# Used trailer



## franknbeans (Jun 7, 2007)

I am going to guess at about $2K. Did you google it at all? Mine is similar, 1996, Valley(also steel), X-wide, X-tall with built in storage and bench…..$3K is going to be my asking. And firm. Mine also has sway bars and braking system….does the one you are looking at have those? You will likely want them.I was offered $4k for it a year ago by a dealer. Not sure where you are in Ontario……but I am near Rochester, just fyi.


----------



## PrivatePilot (Dec 7, 2009)

Seeing as though you live in the Rust Belt like me, pay exceedingly close attention to the structure of the trailer while you are shopping – there a LOT of older trailers Up here that are rotten underneath despite not looking too bad from the wheels up, and trust me when I say that a "deal" on a trailer that ends up costing you several thousand dollars more to replace structure and framing won't seem like such a great deal anymore. 

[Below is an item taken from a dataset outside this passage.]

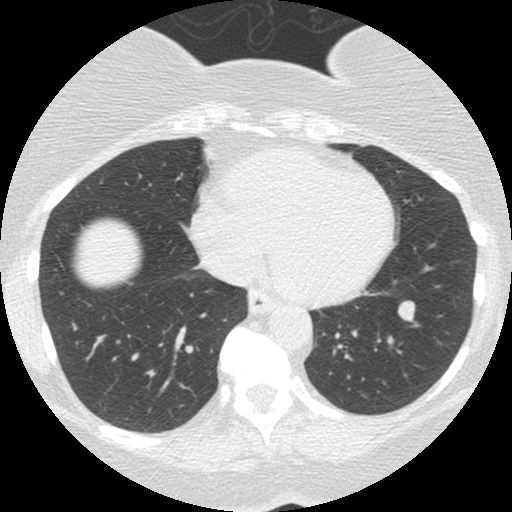
Low-dose screening chest CT, one axial slice; position 57 of 167 along the scan axis; 120 kVp; lung window (W 1500 / L -600 HU); 2.5 mm slice thickness; 512 × 512 image matrix.
Structures marked on this image (manually delineated by an expert):
- lesion 1 (tumor, lower lobe of left lung): bounding box (x1, y1, x2, y2) in pixels: (398, 301, 415, 321)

I spent a year looking and probably checked out in excess of 20 or 30 trailers before I found the early 90's four horse gooseneck that I settled on. Even then I replaced a few crossmembers while working on the floor simply for preventative purposes as they were going to be rotten within a few years. I would say in excess of half the trailers I looked at in that period were significantly or completely rotten underneath to the point where they wouldn't pass a safety, much less be safe for horses. 

Tread carefully with vintage trailers up here. 
_Posted via Mobile Device_


----------



## Woodhaven (Jan 21, 2014)

Thanks for your responses. It turned out that the trailer sold before we got there to see it, so I will continue to look.
Private Pilot, thanks for the info, I will keep it in mind as I search.
Frankandbeans, your trailer sounds nice but I think I will try to find something close to home. I don't think you will have any trouble selling your trailer as it sounds good.


----------